• _Directions_
Leave out the pictures and reproduce all of the data exactly.
#### Records shown
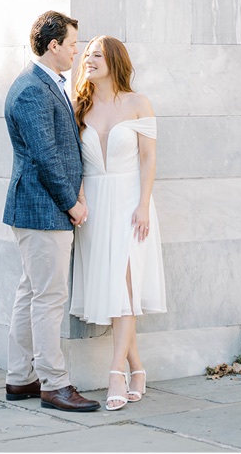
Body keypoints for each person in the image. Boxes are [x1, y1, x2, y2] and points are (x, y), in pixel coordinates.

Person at [1, 10, 99, 413]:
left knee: (32, 293)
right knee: (49, 298)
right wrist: (72, 203)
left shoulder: (49, 84)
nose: (77, 50)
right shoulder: (30, 89)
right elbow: (45, 157)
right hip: (42, 210)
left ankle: (20, 378)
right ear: (54, 45)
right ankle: (54, 385)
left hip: (41, 209)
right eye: (74, 44)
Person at [68, 35, 166, 410]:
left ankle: (116, 375)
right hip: (95, 206)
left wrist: (143, 204)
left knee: (125, 284)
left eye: (96, 55)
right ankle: (137, 368)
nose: (88, 60)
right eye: (86, 55)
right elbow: (72, 161)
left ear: (114, 61)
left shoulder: (139, 103)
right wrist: (77, 197)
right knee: (115, 290)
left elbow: (148, 159)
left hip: (130, 204)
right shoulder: (80, 105)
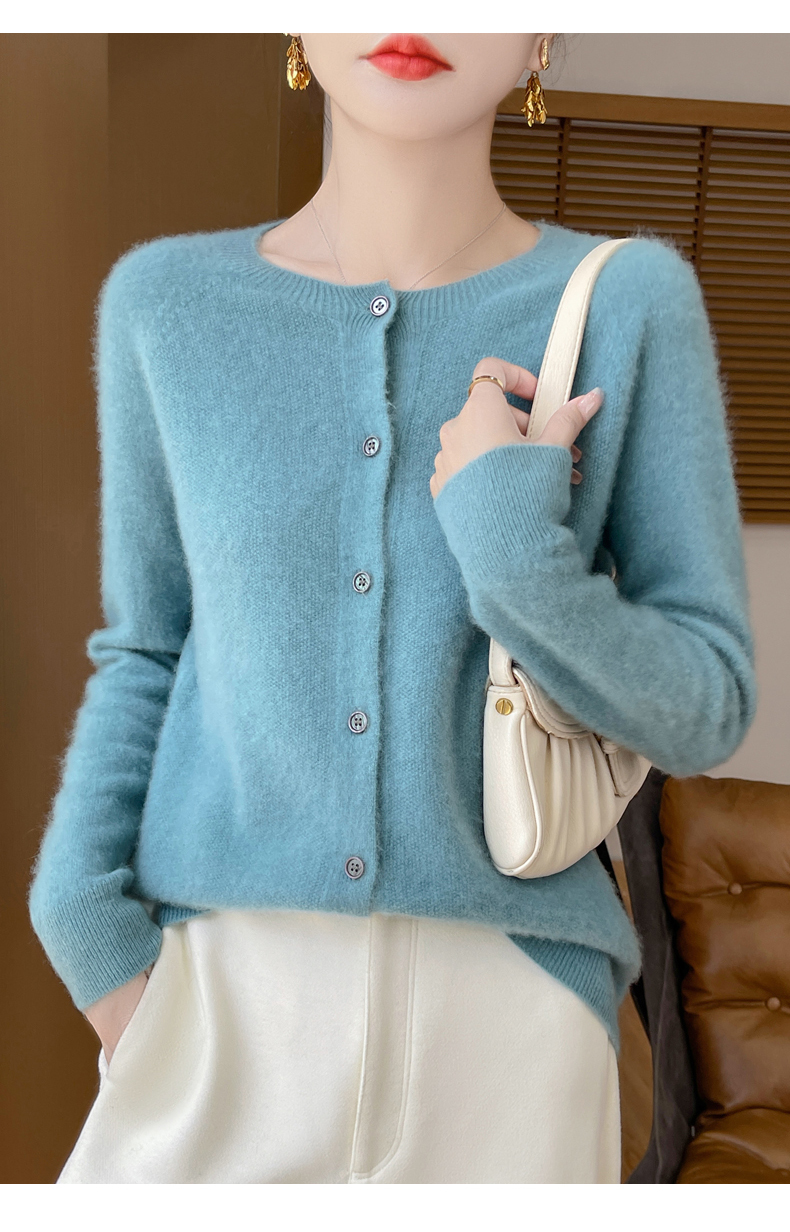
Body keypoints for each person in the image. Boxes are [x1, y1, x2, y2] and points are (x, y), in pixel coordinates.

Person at [28, 33, 756, 1184]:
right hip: (214, 1005)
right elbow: (146, 645)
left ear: (541, 31)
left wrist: (513, 550)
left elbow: (705, 704)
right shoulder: (164, 304)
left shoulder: (627, 301)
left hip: (512, 1030)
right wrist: (86, 922)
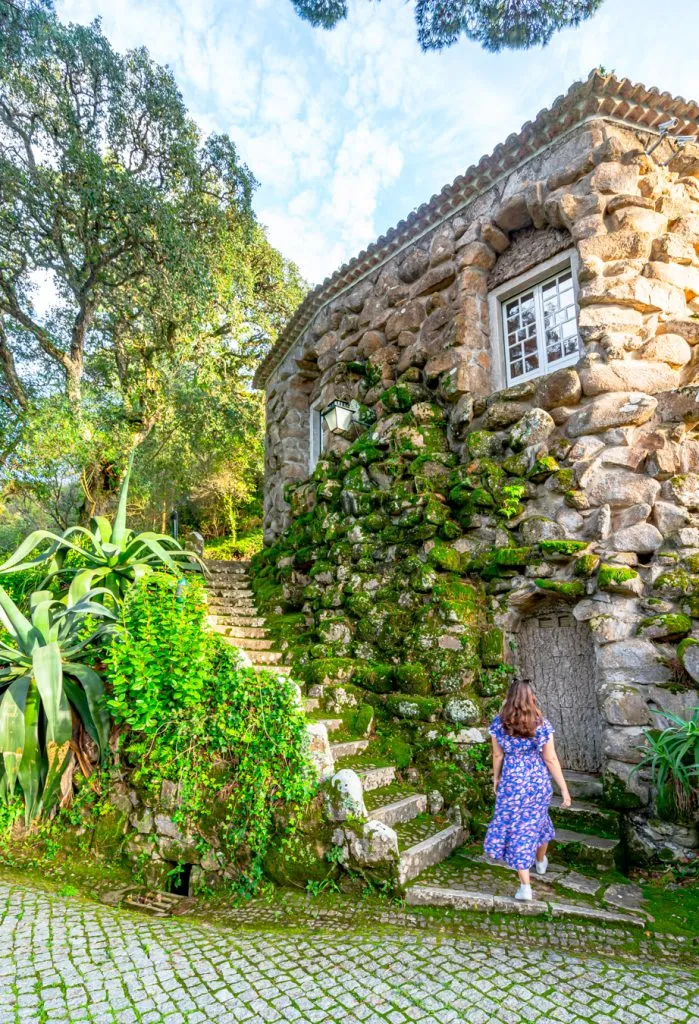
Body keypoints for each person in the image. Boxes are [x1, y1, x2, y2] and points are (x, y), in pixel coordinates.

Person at [484, 677, 571, 901]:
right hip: (537, 783)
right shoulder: (540, 723)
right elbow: (550, 758)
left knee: (517, 831)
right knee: (538, 822)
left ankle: (526, 886)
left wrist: (497, 778)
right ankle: (539, 863)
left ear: (510, 697)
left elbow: (497, 755)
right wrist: (564, 789)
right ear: (531, 697)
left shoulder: (499, 723)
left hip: (512, 783)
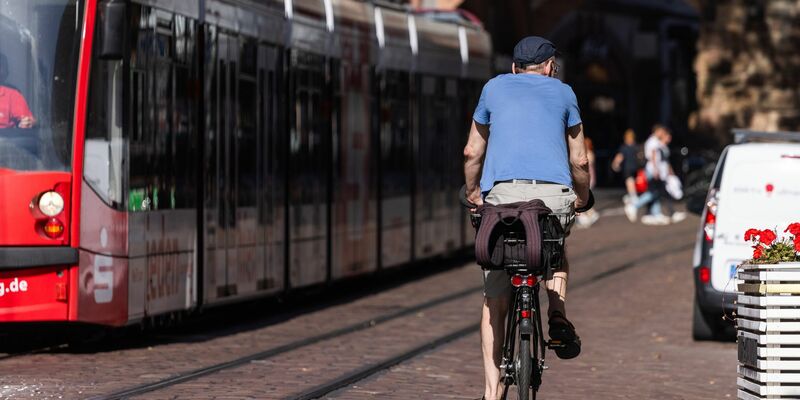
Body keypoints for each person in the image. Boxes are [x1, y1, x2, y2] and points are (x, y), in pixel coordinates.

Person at [463, 36, 591, 400]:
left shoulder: (493, 88)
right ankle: (557, 314)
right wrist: (581, 199)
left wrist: (474, 194)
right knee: (555, 244)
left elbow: (472, 150)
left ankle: (491, 392)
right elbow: (580, 160)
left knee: (494, 297)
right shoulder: (564, 93)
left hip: (501, 197)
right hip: (551, 197)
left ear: (514, 67)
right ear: (551, 66)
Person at [0, 53, 35, 129]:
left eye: (2, 68)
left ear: (6, 73)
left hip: (5, 140)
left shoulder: (13, 95)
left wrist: (26, 123)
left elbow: (28, 121)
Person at [611, 129, 640, 204]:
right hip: (635, 167)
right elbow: (639, 156)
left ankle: (633, 196)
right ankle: (632, 196)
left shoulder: (624, 147)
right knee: (633, 181)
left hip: (628, 167)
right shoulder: (636, 146)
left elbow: (619, 157)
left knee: (629, 182)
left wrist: (615, 164)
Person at [575, 137, 599, 228]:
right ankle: (588, 215)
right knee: (584, 197)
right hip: (588, 177)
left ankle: (590, 214)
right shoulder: (589, 153)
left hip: (588, 178)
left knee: (583, 197)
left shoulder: (588, 154)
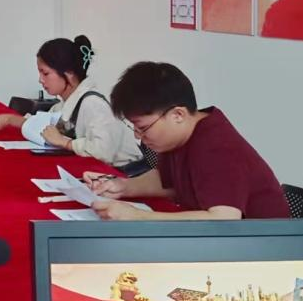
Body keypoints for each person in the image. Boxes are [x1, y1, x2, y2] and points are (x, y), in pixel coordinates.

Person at [84, 61, 289, 220]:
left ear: (178, 115)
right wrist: (123, 186)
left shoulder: (217, 147)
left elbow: (223, 219)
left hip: (263, 249)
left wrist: (137, 217)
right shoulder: (179, 137)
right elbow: (167, 181)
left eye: (143, 128)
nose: (138, 136)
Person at [0, 35, 141, 167]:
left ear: (69, 73)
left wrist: (65, 142)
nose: (40, 80)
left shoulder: (93, 105)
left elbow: (103, 152)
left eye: (45, 73)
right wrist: (10, 120)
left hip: (126, 174)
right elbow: (42, 126)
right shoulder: (64, 104)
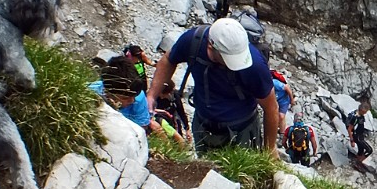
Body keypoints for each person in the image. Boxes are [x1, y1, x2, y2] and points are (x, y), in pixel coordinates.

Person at [146, 17, 280, 153]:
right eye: (228, 58)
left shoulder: (254, 65)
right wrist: (151, 96)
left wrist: (270, 148)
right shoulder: (193, 42)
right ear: (211, 45)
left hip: (242, 130)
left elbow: (271, 107)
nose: (236, 64)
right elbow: (169, 59)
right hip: (203, 126)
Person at [90, 57, 152, 131]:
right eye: (125, 98)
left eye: (134, 96)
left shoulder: (139, 97)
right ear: (107, 91)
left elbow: (142, 127)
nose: (132, 101)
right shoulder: (91, 94)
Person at [345, 99, 373, 172]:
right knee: (369, 150)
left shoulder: (360, 115)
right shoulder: (355, 117)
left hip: (360, 135)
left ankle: (358, 161)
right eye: (364, 112)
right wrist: (352, 141)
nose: (365, 113)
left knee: (361, 150)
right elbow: (349, 129)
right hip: (357, 136)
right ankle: (358, 163)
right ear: (361, 110)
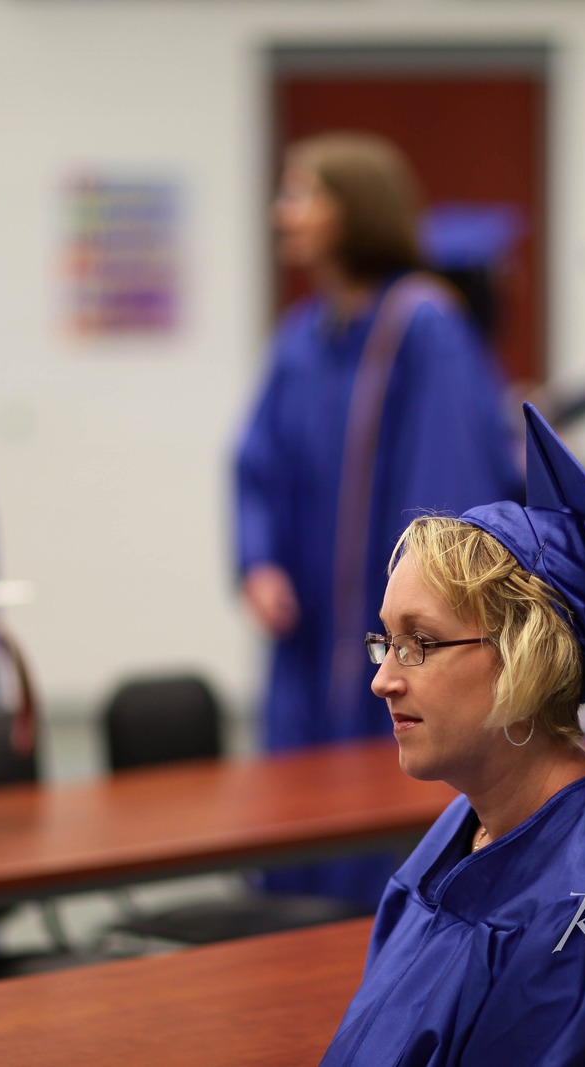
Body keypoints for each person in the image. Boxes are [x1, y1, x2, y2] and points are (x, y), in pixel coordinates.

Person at [322, 404, 585, 1066]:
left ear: (529, 656)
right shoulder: (462, 830)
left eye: (421, 643)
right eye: (387, 643)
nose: (384, 681)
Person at [234, 132, 520, 905]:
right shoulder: (303, 335)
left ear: (354, 210)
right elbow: (253, 463)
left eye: (302, 193)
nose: (282, 212)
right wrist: (256, 560)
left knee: (392, 833)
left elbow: (449, 502)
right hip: (308, 635)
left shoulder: (423, 329)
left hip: (388, 630)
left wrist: (418, 624)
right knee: (296, 832)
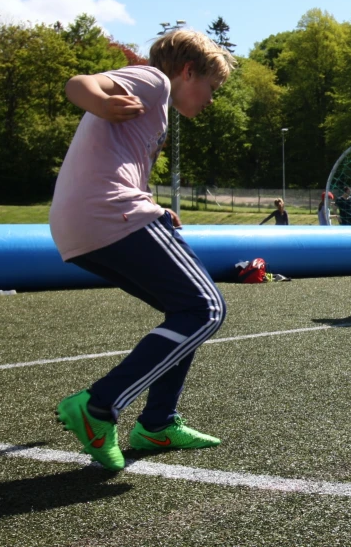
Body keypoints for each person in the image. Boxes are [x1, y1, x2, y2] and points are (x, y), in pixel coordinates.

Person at [49, 30, 236, 471]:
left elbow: (120, 164)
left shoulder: (158, 112)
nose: (212, 100)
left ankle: (156, 423)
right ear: (188, 71)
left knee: (185, 311)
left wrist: (152, 204)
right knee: (205, 310)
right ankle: (98, 407)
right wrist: (97, 99)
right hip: (107, 213)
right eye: (212, 87)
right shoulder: (154, 80)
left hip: (83, 223)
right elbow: (79, 83)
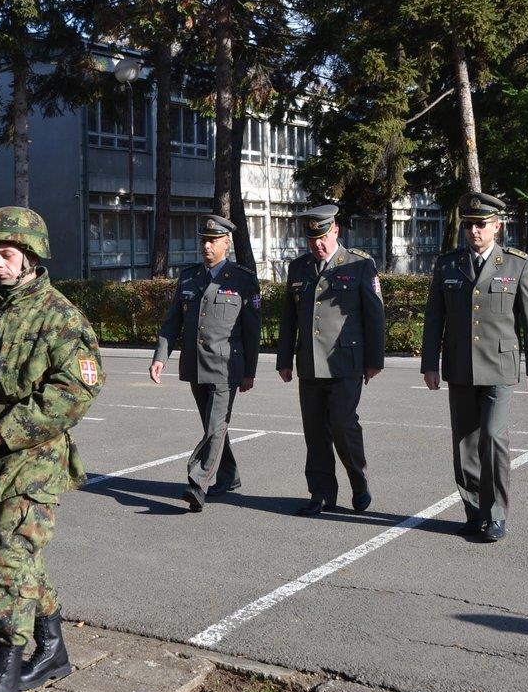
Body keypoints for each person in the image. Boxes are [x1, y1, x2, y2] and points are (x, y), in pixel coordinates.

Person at [0, 206, 103, 692]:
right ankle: (53, 646)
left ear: (30, 257)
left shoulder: (59, 315)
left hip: (34, 461)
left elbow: (78, 387)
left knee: (6, 563)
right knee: (21, 563)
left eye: (7, 254)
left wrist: (8, 429)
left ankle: (4, 678)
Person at [421, 192, 528, 542]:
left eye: (481, 224)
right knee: (464, 443)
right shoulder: (448, 264)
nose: (474, 231)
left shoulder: (517, 264)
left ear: (497, 226)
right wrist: (430, 363)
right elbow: (435, 318)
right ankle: (474, 510)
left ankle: (496, 515)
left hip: (500, 366)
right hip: (460, 366)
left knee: (493, 436)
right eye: (469, 225)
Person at [275, 205, 386, 516]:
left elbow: (375, 315)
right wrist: (284, 359)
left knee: (342, 424)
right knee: (314, 431)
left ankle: (358, 481)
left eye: (322, 237)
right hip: (309, 362)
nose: (317, 245)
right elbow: (289, 319)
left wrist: (374, 359)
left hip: (346, 361)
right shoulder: (298, 268)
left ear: (335, 230)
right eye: (311, 240)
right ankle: (321, 493)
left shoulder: (360, 265)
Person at [150, 215, 262, 512]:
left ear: (227, 243)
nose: (207, 246)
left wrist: (250, 371)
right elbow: (173, 320)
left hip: (227, 367)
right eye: (203, 240)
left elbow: (252, 330)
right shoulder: (189, 277)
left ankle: (198, 483)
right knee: (213, 426)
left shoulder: (243, 279)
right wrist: (161, 356)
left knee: (215, 425)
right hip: (195, 365)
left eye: (213, 240)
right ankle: (229, 475)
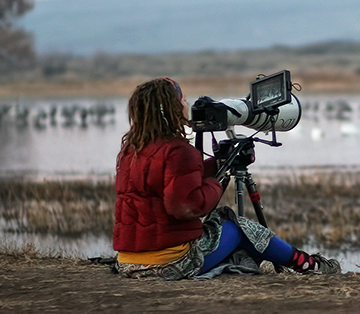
########
• _Reply to the task_
Body keypoints for each person in the image. Boxes are [x1, y1, x2, y2] and points are (x, y), in pixel coordinates.

Person at [1, 10, 99, 413]:
left knee: (32, 293)
right knee: (49, 298)
right wrist: (72, 203)
left shoulder: (49, 84)
nose: (77, 50)
right shoulder: (30, 89)
right elbow: (45, 157)
right hip: (42, 210)
left ankle: (20, 378)
right ear: (54, 45)
right ankle: (54, 385)
left hip: (41, 209)
right eye: (74, 44)
Person at [68, 35, 166, 410]:
left ankle: (116, 375)
right hip: (95, 206)
left wrist: (143, 204)
left knee: (125, 284)
left eye: (96, 55)
right ankle: (137, 368)
nose: (88, 60)
right eye: (86, 55)
right elbow: (72, 161)
left ear: (114, 61)
left shoulder: (139, 103)
right wrist: (77, 197)
right knee: (115, 290)
left elbow: (148, 159)
left hip: (130, 204)
right shoulder: (80, 105)
Body keypoints for each person in the image. Boxes are [x1, y1, x2, y2] and points are (x, y), in pixel coordinates.

Person at [28, 33, 756, 1184]:
right hip: (214, 1005)
right elbow: (146, 645)
left ear: (541, 31)
left wrist: (513, 550)
left elbow: (705, 704)
right shoulder: (164, 304)
left shoulder: (627, 301)
left hip: (512, 1030)
right wrist: (86, 922)
Body keypoints for each person in the image. Boxes are [x1, y1, x2, y2] and points are (x, y), in pixel coordinates.

Person at [484, 677, 571, 901]:
right hip: (537, 783)
right shoulder: (540, 723)
right elbow: (550, 758)
left knee: (517, 831)
right knee: (538, 822)
left ankle: (526, 886)
left wrist: (497, 778)
right ankle: (539, 863)
left ear: (510, 697)
left elbow: (497, 755)
right wrist: (564, 789)
right ear: (531, 697)
left shoulder: (499, 723)
left hip: (512, 783)
Body keypoints for each person in the image. Boxes are [x1, y1, x2, y2] and points are (x, y), in pixel coordinates.

Person at [463, 36, 591, 400]:
left shoulder: (493, 88)
right ankle: (557, 314)
right wrist: (581, 199)
left wrist: (474, 194)
right knee: (555, 244)
left elbow: (472, 150)
left ankle: (491, 392)
right elbow: (580, 160)
left knee: (494, 297)
right shoulder: (564, 93)
left hip: (501, 197)
right hip: (551, 197)
left ear: (514, 67)
right ear: (551, 66)
Person at [0, 53, 35, 129]:
left eye: (2, 68)
left ear: (6, 73)
left hip: (5, 140)
left shoulder: (13, 95)
left wrist: (26, 123)
left elbow: (28, 121)
Person at [611, 129, 640, 204]:
right hip: (635, 167)
right elbow: (639, 156)
left ankle: (633, 196)
right ankle: (632, 196)
left shoulder: (624, 147)
right knee: (633, 181)
left hip: (628, 167)
right shoulder: (636, 146)
left elbow: (619, 157)
left knee: (629, 182)
left wrist: (615, 164)
Person at [575, 137, 599, 228]:
right ankle: (588, 215)
right knee: (584, 197)
right hip: (588, 177)
left ankle: (590, 214)
right shoulder: (589, 153)
left hip: (588, 178)
left knee: (583, 197)
left shoulder: (588, 154)
Body keypoints for each person in the image. Boxes are [x1, y1, x2, y2] and points are (x, y), in pixel coordinates.

Person at [84, 61, 289, 220]:
left ear: (178, 115)
right wrist: (123, 186)
left shoulder: (217, 147)
left elbow: (223, 219)
left hip: (263, 249)
left wrist: (137, 217)
right shoulder: (179, 137)
right elbow: (167, 181)
left eye: (143, 128)
nose: (138, 136)
Person at [0, 35, 141, 167]:
left ear: (69, 73)
left wrist: (65, 142)
nose: (40, 80)
left shoulder: (93, 105)
left elbow: (103, 152)
left eye: (45, 73)
right wrist: (10, 120)
left hip: (126, 174)
right elbow: (42, 126)
right shoulder: (64, 104)
Body keypoints for each person in the image. Boxes are [x1, y1, x2, y2] and points are (x, y), in pixel coordinates.

Person at [146, 17, 280, 153]:
right eye: (228, 58)
left shoulder: (254, 65)
right wrist: (151, 96)
left wrist: (270, 148)
right shoulder: (193, 42)
right ear: (211, 45)
left hip: (242, 130)
left elbow: (271, 107)
nose: (236, 64)
right elbow: (169, 59)
right hip: (203, 126)
Person at [90, 57, 152, 131]:
right eye: (125, 98)
left eye: (134, 96)
left shoulder: (139, 97)
right ear: (107, 91)
left elbow: (142, 127)
nose: (132, 101)
right shoulder: (91, 94)
Person at [345, 99, 373, 172]:
right knee: (369, 150)
left shoulder: (360, 115)
right shoulder: (355, 117)
left hip: (360, 135)
left ankle: (358, 161)
right eye: (364, 112)
right wrist: (352, 141)
nose: (365, 113)
left knee: (361, 150)
right elbow: (349, 129)
right hip: (357, 136)
right ankle: (358, 163)
right ear: (361, 110)
Body keypoints for each person in the image. Boxes are [x1, y1, x2, y2] and points are (x, y), in pixel coordinates.

Person at [322, 404, 585, 1066]:
left ear: (529, 656)
right shoulder: (462, 830)
left eye: (421, 643)
right eye: (387, 643)
nose: (384, 681)
Person at [234, 132, 520, 905]:
right shoulder: (303, 335)
left ear: (354, 210)
right elbow: (253, 463)
left eye: (302, 193)
nose: (282, 212)
right wrist: (256, 560)
left knee: (392, 833)
left elbow: (449, 502)
right hip: (308, 635)
left shoulder: (423, 329)
left hip: (388, 630)
left wrist: (418, 624)
right knee: (296, 832)
Body keypoints for each person in the image. Boxes are [x1, y1, x2, y2] and points are (x, y), in pixel coordinates.

Person at [49, 30, 236, 471]:
left elbow: (120, 164)
left shoulder: (158, 112)
nose: (212, 100)
left ankle: (156, 423)
right ear: (188, 71)
left knee: (185, 311)
left wrist: (152, 204)
right knee: (205, 310)
right ankle: (98, 407)
right wrist: (97, 99)
right hip: (107, 213)
right eye: (212, 87)
right shoulder: (154, 80)
left hip: (83, 223)
right elbow: (79, 83)
Body keypoints for each person in the image. Boxes are [x1, y1, x2, y2] and points are (x, y), in pixel coordinates.

Person at [0, 206, 103, 692]:
right ankle: (53, 646)
left ear: (30, 257)
left shoulder: (59, 315)
left hip: (34, 461)
left elbow: (78, 387)
left knee: (6, 563)
right knee: (21, 563)
left eye: (7, 254)
left wrist: (8, 429)
left ankle: (4, 678)
Person at [421, 192, 528, 542]:
left eye: (481, 224)
right knee: (464, 443)
right shoulder: (448, 264)
nose: (474, 231)
left shoulder: (517, 264)
left ear: (497, 226)
right wrist: (430, 363)
right elbow: (435, 318)
right ankle: (474, 510)
left ankle: (496, 515)
left hip: (500, 366)
right hip: (460, 366)
left knee: (493, 436)
right eye: (469, 225)
Person at [275, 205, 386, 516]:
left elbow: (375, 315)
right wrist: (284, 359)
left knee: (342, 424)
right knee: (314, 431)
left ankle: (358, 481)
left eye: (322, 237)
right hip: (309, 362)
nose: (317, 245)
right elbow: (289, 319)
left wrist: (374, 359)
left hip: (346, 361)
right shoulder: (298, 268)
left ear: (335, 230)
right eye: (311, 240)
right ankle: (321, 493)
left shoulder: (360, 265)
Person at [150, 215, 262, 512]:
left ear: (227, 243)
nose: (207, 246)
left wrist: (250, 371)
right elbow: (173, 320)
left hip: (227, 367)
right eye: (203, 240)
left elbow: (252, 330)
right shoulder: (189, 277)
left ankle: (198, 483)
right knee: (213, 426)
left shoulder: (243, 279)
right wrist: (161, 356)
left knee: (215, 425)
right hip: (195, 365)
left eye: (213, 240)
right ankle: (229, 475)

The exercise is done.